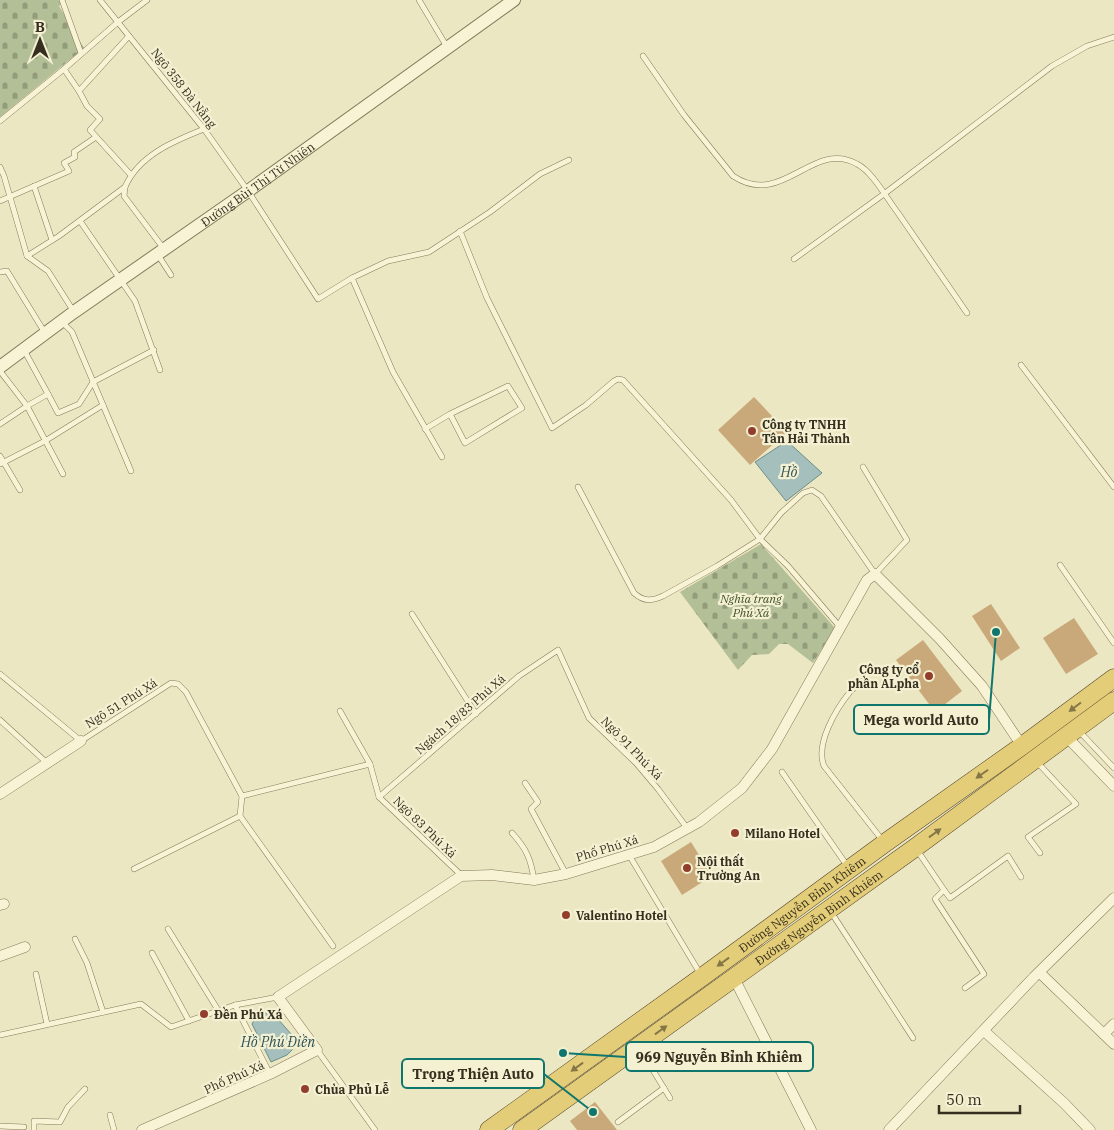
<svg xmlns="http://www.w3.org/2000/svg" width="1114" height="1130" font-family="'IBM Plex Serif',serif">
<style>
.cemetery{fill:url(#cemetery-stones)}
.water{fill:#a5bfbc;stroke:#6c8d8b}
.building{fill:#c9a97a}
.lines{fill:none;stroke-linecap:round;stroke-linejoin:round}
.service-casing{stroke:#86795a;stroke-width:6}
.minor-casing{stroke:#86795a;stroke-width:11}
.tertiary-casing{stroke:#86795a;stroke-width:14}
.trunk-casing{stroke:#54462e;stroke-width:19}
.service{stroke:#f8f3d5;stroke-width:5}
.minor{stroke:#f8f3d5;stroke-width:10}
.tertiary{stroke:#f8f3d5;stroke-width:12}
.trunk{stroke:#e4cd78;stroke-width:18}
.oneway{fill:#847646}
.poi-dot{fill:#933e2c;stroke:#f4f0d2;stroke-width:2}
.labels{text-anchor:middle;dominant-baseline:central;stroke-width:4.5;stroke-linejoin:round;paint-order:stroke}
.street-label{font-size:12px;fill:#362e1e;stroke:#f4f0d2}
.poi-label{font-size:12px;font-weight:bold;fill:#362e1e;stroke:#f4f0d2;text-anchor:start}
.park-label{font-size:12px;font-style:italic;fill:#3f5225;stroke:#f4f0d2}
.water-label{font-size:14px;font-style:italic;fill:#2e5155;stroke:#f4f0d2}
.leader{fill:none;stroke:#0f766e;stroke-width:2}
.callout-dot{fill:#0f766e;stroke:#f4f0d2;stroke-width:2}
.callout{fill:#f4f0d2;stroke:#0f766e;stroke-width:2}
.callout-label{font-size:14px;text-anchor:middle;font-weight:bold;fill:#362e1e}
</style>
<defs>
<pattern id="cemetery-stones" width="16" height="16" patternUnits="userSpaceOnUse" patternTransform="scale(1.25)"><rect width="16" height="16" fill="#b3bf96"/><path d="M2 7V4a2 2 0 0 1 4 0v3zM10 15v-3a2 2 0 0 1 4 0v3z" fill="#929c7a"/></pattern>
</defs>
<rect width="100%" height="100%" fill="#ece7c3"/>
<g class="cemetery">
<polygon points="0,0 66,0 59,6 84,48 0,117"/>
<polygon points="761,544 835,628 813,663 788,644 779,644 769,654 752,655 738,670 680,592"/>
</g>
<g class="water">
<polygon points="787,441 822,473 786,501 755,462"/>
<polygon points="266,1013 277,1018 299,1043 287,1055 271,1062 252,1024 256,1016"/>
</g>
<g class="building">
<polygon points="754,397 787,432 750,465 718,430"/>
<polygon points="991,604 1020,648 1001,661 972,616"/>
<polygon points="1074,618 1098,654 1066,674 1043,638"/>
<polygon points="923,640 962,691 935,712 896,660"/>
<polygon points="691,842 712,876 682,895 661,861"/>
<polygon points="595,1102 617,1130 577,1130 570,1121"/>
</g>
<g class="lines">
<defs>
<g id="service">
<polyline points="62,0 81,53"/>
<polyline points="100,0 204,129 248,191 318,299 352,278 388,261 429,252 490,212 540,174 569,160"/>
<polyline points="419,0 447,47"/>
<path d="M643,56L684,115L733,176C783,209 812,139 857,164C873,172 887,199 898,213C921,246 944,280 967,313"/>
<polyline points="64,69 118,22 147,0"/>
<polyline points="79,91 87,106 100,119 90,130 130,174"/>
<polyline points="0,121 64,69 79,91 129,36"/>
<polyline points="0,167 4,176 27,256 48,271 74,312"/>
<polyline points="34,186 52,240"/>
<polyline points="125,187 124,196 164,249"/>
<polyline points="0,201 69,171 64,163 75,157 74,152 96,137"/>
<polyline points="80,221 135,301 160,370"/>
<polyline points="460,231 487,298 552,428 586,405 614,381 618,379 623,380 731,500 760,539 788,566 840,627"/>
<polyline points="158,255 171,275"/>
<path d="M27,256L59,236L125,187C139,155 174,141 204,129"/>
<polyline points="794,259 884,194 1052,66 1087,46 1114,37"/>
<polyline points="0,272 7,271 45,333"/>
<polyline points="352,278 393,372 442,457"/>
<polyline points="62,322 72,332 131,471"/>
<polyline points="24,350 48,394"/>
<polyline points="1021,365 1114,487"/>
<polyline points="0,371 27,406 63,474"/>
<polyline points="0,424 27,406 48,394 58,413 79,404 93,382 154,350"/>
<polyline points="425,429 450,414 508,386 522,408 465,443 450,414"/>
<polyline points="0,456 20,490"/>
<polyline points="0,464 45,441 103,405"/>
<path d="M578,487L634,593C644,602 652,601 663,596L717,566L760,539L781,513L803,493L812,490L821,496L875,574L907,540L863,467"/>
<polyline points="1060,565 1114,643"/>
<polyline points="412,614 476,714"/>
<polyline points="0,674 81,741 171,683 178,684 186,692 242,796 240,816 333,946"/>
<path d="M865,679C860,683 854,687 850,692C836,709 815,744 824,766L883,841"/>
<polyline points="340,711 370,764 379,797 461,875"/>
<polyline points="0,720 47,763"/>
<polyline points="1079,731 1114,768"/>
<polyline points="1037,762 1076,804 1028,837 1040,853"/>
<polyline points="782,772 848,867"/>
<polyline points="525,783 538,802 531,809 566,874"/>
<polyline points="242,796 370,764"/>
<polyline points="379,797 519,676 558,650 589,718 636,763 658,789 687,828"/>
<path d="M512,833C526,848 531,859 534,880"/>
<polyline points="917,850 944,890 935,899 984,974 965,988"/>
<polyline points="629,855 701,975"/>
<polyline points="134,869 240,816"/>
<polyline points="944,890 950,898 1008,856 1021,877"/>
<polyline points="831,912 913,1038"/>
<polyline points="168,929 218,1010"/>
<polyline points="75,939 87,963 103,1012"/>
<polyline points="152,953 189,1021"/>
<polyline points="36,974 47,1024"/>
<polyline points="235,1005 270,1074"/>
<polyline points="0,1035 141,1004 171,1027 235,1005 278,997"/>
<polyline points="640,1049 670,1098"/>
<polyline points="317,1050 375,1130"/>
<polyline points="110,1115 114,1130"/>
<polyline points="618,1122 664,1088"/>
<polyline points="0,1126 24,1127"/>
<polyline points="34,1130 34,1121 60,1122 68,1107 85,1089"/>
</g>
<g id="minor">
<polyline points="1066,736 1114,786"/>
<polyline points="0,794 81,741"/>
<polyline points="0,905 4,904"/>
<polyline points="0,956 25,947"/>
<polyline points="1040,973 1114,1044"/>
<polyline points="734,978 811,1130"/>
<polyline points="984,1031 1064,1103 1090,1130"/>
<polyline points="1104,1034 1114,1024"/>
<polyline points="142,1130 270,1074 317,1050 278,997 461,876 492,875 534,880 566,874 654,847 699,822 742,788 772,749 867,580 875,574 940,639 982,686 1022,746"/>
<polyline points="889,1130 1034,977 1114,898"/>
</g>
<g id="tertiary">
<path id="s1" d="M0,367L74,312L248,191L514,0"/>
</g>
<g id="trunk">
<path id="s2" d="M489,1130L702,977L885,843L1022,746L1114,678"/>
<path id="s3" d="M522,1130L916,847L1114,701"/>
</g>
</defs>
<use href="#service" class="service-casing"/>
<use href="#minor" class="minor-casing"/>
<use href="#tertiary" class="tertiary-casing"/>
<use href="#trunk" class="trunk-casing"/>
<use href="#service" class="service"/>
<use href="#minor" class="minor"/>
<use href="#tertiary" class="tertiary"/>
<use href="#trunk" class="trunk"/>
</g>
<defs><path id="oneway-solid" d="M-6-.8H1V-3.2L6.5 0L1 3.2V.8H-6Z" transform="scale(1.25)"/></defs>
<g class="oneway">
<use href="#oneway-solid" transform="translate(1075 707) rotate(143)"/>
<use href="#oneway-solid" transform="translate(982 774) rotate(145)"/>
<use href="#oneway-solid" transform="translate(935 833) rotate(-36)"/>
<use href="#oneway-solid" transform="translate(723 962) rotate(144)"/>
<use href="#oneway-solid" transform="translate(661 1030) rotate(-36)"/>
<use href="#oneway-solid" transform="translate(577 1067) rotate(144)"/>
</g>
<g class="poi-dot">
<circle cx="752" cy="431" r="5"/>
<circle cx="929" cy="676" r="5"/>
<circle cx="735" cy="833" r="5"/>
<circle cx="687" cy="868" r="5"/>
<circle cx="566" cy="915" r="5"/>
<circle cx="204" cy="1014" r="5"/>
<circle cx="305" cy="1089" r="5"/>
</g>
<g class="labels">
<g class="street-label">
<text transform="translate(184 88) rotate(52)">Ngõ 358 Đà Nẵng</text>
<text stroke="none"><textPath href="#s1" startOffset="316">Đường Bùi Thị Từ Nhiên</textPath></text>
<text transform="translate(121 703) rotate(-32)">Ngõ 51 Phú Xá</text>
<text transform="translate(460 714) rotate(-41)">Ngách 18/83 Phú Xá</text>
<text transform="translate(632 748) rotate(46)">Ngõ 91 Phú Xá</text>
<text transform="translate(425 827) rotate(44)">Ngõ 83 Phú Xá</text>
<text transform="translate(607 848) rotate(-17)">Phố Phú Xá</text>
<text stroke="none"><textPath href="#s2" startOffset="386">Đường Nguyễn Bỉnh Khiêm</textPath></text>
<text stroke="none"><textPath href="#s3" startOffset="365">Đường Nguyễn Bình Khiêm</textPath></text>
<text transform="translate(234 1077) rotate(-24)">Phố Phú Xá</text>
</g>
<g class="poi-label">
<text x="762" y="424">Công ty TNHH<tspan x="762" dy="14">Tân Hải Thành</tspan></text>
<text x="919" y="669" text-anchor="end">Công ty cổ<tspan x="919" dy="14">phần ALpha</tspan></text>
<text x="745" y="833">Milano Hotel</text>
<text x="697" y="861">Nội thất<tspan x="697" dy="14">Trường An</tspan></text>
<text x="576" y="915">Valentino Hotel</text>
<text x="214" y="1014">Đền Phú Xá</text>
<text x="315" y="1089">Chùa Phủ Lễ</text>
</g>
<g class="park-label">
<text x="751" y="598">Nghĩa trang<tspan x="751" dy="14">Phú Xá</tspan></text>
</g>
<g class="water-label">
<text x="789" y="472">Hồ</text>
<text x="278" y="1042">Hồ Phú Điền</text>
</g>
</g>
<path class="leader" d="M996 632L989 720M563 1053L626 1057M593 1112L544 1074"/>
<g class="callout-dot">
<circle cx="996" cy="632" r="5"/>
<circle cx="563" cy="1053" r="5"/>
<circle cx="593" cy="1112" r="5"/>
</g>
<g class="callout">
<rect x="854" y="705" width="135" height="29" rx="5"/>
<rect x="626" y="1042" width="187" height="29" rx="5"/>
<rect x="402" y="1059" width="142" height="29" rx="5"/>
</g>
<g class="callout-label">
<text x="921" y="725">Mega world Auto</text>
<text x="719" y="1062">969 Nguyễn Bỉnh Khiêm</text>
<text x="473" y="1079">Trọng Thiện Auto</text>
</g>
<g transform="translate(40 40)" stroke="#f4f0d2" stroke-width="4" paint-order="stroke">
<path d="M0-4L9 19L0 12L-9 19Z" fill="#362e1e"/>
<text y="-8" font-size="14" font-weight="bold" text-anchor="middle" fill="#362e1e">B</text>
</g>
<path d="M939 1105v8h81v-8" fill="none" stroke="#362e1e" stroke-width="2.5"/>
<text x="946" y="1105" font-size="15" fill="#362e1e" stroke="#f4f0d2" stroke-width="4" paint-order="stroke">50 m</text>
</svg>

Exercise objective - Go through the material and copy each line that contains "lines".

Exercise solution -
.lines{fill:none;stroke-linecap:round;stroke-linejoin:round}
<g class="lines">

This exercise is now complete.